EGU2020-19648, updated on 12 Jun 2020
https://doi.org/10.5194/egusphere-egu2020-19648
EGU General Assembly 2020
© Author(s) 2020. This work is distributed under
the Creative Commons Attribution 4.0 License.

From source to sink - Sustainable and reproducible data pipelines with SaQC

David Schäfer, Bert Palm, Lennart Schmidt, Peter Lünenschloß, and Jan Bumberger
David Schäfer et al.
  • Helmholtz Centre for Environmental Research - UFZ

The number of sensors used in the environmental system sciences is increasing rapidly, and while this trend undoubtedly provides a great potential to broaden the understanding of complex spatio-temporal processes, it comes with its own set of new challenges. The flow of data from a source to its sink, from sensors to databases, involves many, usually error prone intermediate steps. From the data acquisition with its specific scientific and technical challenges, over the data transfer from often remote locations to the final data processing, all carry great potential to introduce errors and disturbances into the actual environmental signal.

Quantifying these errors becomes a crucial part of the later evaluation of all measured data. While many large environmental observatories are moving from manual to more automated ways of data processing and quality assurance, these systems are usually highly customized and hand written. This approach is non-ideal in several ways: First, it is a waste of resources as the same algorithms are implemented over and over again and second, it imposes great challenges to reproducibility.
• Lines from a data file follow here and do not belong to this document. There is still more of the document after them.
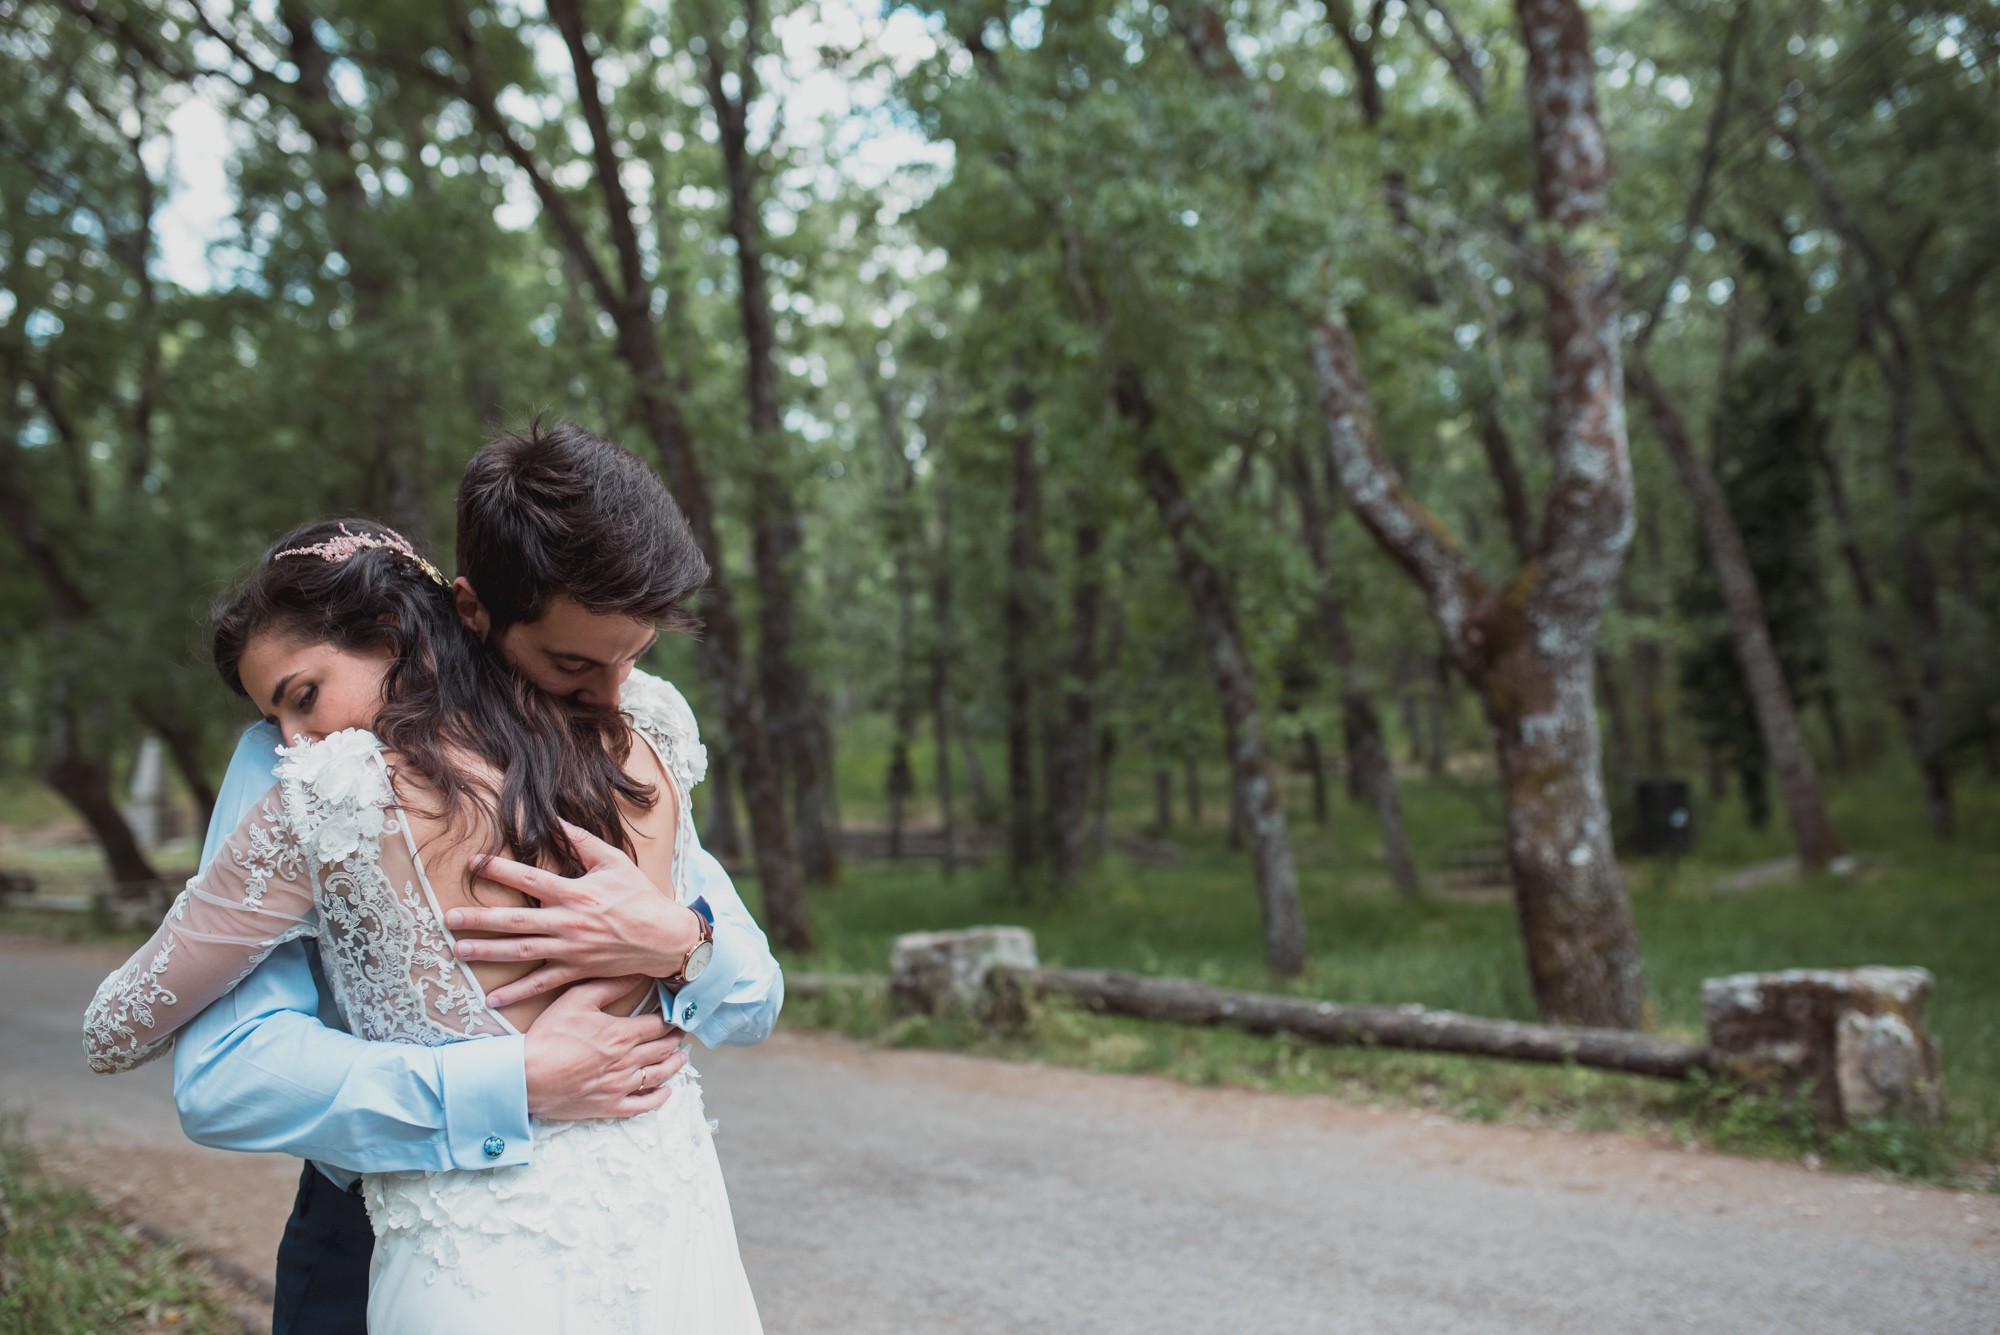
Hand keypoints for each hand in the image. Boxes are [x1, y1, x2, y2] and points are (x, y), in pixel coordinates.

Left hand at [448, 820, 703, 1007]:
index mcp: (575, 892)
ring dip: (488, 952)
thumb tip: (556, 819)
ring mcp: (570, 949)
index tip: (473, 864)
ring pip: (522, 951)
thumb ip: (582, 841)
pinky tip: (492, 999)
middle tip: (448, 918)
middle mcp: (568, 922)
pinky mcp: (577, 970)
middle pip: (516, 921)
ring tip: (459, 950)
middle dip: (480, 919)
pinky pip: (542, 983)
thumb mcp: (614, 861)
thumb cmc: (639, 895)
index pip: (529, 879)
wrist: (664, 937)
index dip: (499, 870)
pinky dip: (518, 992)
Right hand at [522, 976, 688, 1120]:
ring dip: (674, 1065)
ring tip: (681, 1057)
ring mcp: (620, 1086)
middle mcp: (628, 1061)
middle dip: (676, 1039)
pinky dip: (659, 1098)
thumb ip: (610, 986)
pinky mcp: (610, 1106)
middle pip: (664, 1049)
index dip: (672, 1019)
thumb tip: (638, 974)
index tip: (678, 1014)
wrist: (526, 1076)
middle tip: (681, 1033)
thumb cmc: (549, 1035)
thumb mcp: (577, 999)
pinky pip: (643, 1106)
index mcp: (623, 1034)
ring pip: (659, 1075)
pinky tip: (666, 1091)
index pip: (660, 1025)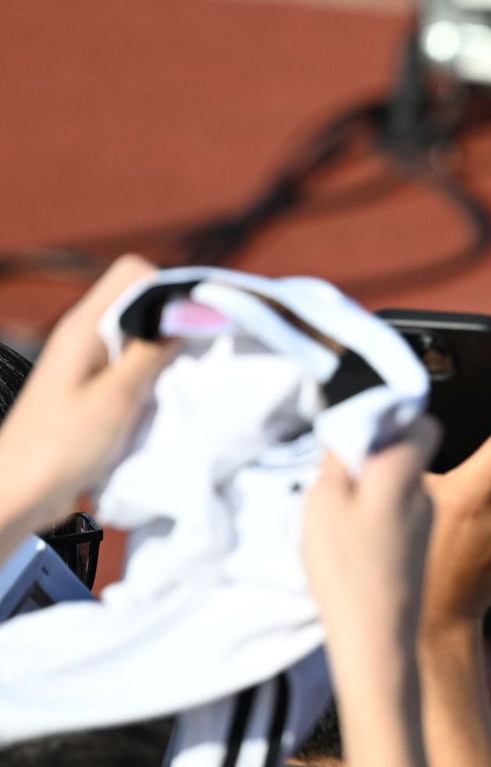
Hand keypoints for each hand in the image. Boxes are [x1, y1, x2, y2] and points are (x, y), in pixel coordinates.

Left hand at [0, 255, 173, 536]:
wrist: (19, 493)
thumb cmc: (61, 446)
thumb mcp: (116, 397)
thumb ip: (151, 352)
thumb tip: (187, 313)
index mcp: (84, 327)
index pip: (133, 273)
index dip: (168, 289)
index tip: (195, 324)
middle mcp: (85, 335)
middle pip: (140, 300)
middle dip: (174, 320)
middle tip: (195, 355)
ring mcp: (88, 361)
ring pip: (140, 333)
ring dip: (166, 351)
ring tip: (180, 380)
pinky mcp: (93, 386)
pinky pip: (133, 362)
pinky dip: (154, 374)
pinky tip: (162, 399)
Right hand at [304, 417, 440, 662]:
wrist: (378, 637)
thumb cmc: (347, 571)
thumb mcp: (325, 503)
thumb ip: (343, 457)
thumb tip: (355, 424)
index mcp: (406, 472)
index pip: (422, 422)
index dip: (400, 414)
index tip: (373, 417)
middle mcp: (430, 492)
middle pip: (425, 448)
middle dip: (402, 439)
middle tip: (366, 449)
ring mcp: (433, 522)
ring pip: (425, 478)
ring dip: (403, 472)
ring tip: (364, 491)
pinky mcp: (427, 547)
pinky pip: (423, 508)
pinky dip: (404, 502)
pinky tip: (377, 521)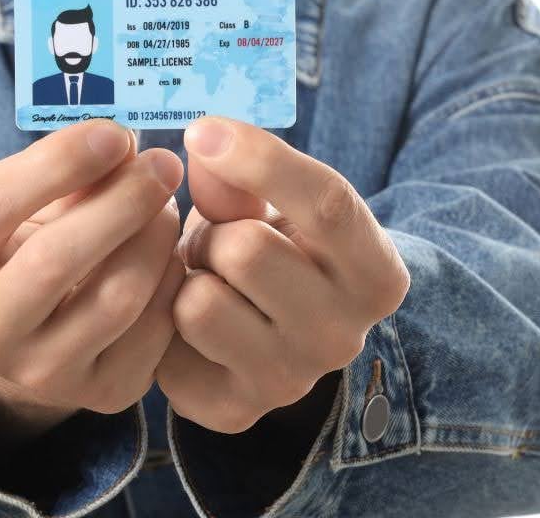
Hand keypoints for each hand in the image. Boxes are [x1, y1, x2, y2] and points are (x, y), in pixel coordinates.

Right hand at [0, 119, 185, 456]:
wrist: (38, 338)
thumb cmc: (28, 248)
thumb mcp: (22, 209)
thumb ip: (59, 175)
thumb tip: (122, 146)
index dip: (55, 162)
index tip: (113, 132)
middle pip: (53, 258)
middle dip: (119, 200)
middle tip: (162, 164)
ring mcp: (40, 375)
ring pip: (115, 297)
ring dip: (154, 238)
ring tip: (166, 205)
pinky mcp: (102, 393)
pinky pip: (155, 328)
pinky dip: (172, 279)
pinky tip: (172, 253)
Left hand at [155, 116, 409, 433]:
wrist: (271, 338)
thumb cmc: (276, 252)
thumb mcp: (273, 208)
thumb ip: (242, 179)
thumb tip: (205, 145)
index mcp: (376, 275)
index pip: (328, 204)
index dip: (258, 158)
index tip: (201, 130)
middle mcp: (343, 338)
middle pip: (245, 250)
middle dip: (214, 233)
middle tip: (218, 243)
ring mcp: (290, 382)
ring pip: (199, 303)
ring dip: (187, 282)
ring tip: (206, 283)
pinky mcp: (233, 411)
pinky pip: (166, 347)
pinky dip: (163, 324)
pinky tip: (184, 325)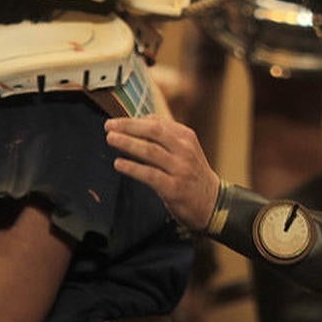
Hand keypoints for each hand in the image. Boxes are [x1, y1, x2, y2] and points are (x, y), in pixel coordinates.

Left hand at [105, 116, 221, 230]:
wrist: (212, 201)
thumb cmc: (192, 173)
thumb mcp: (185, 149)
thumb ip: (166, 136)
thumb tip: (141, 121)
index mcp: (186, 137)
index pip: (158, 122)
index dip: (134, 120)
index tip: (116, 121)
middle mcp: (185, 150)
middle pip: (154, 131)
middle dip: (129, 126)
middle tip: (109, 125)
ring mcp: (180, 168)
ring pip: (150, 151)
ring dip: (128, 143)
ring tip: (111, 138)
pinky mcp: (173, 187)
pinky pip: (149, 174)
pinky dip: (132, 167)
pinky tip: (118, 163)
If the relevant programs are made available at all, they expose all problems of software reuse: correctness of the implementation, readability and comprehensibility for future users, as well as transferability between different computing environments. Beside these problems, related to software development in general, another crucial factor comes into play: the end product, a processed and quality controlled data set, is closely tied to the current version of the programs in use. Even small changes to the source code can lead to vastly differing results. If this is not approached responsibly, data and programs will inevitably fall out of sync.

The presented software, the 'System for automated Quality Control (SaQC)' (www.ufz.git.de/rdm-software/saqc), helps to either solve, or massively simplify the solution to the presented challenges. As a mainly no-code platform with a large set of implemented functionality, SaQC lowers the entry barrier for the non-programming scientific practitioner, without sacrificing the possibilities to fine-grained adaptation to project specific needs. The text based configuration allows the easy integration into version control systems and thus opens the opportunity to use well established software for data lineage. We will give a short overview of the program's unique features and showcase possibilities to build reliable and reproducible processing and quality assurance pipelines for real-world data from a spatially distributed, heterogeneous sensor network.

How to cite: Schäfer, D., Palm, B., Schmidt, L., Lünenschloß, P., and Bumberger, J.: From source to sink - Sustainable and reproducible data pipelines with SaQC, EGU General Assembly 2020, Online, 4–8 May 2020, EGU2020-19648, https://doi.org/10.5194/egusphere-egu2020-19648, 2020

This abstract will not be presented.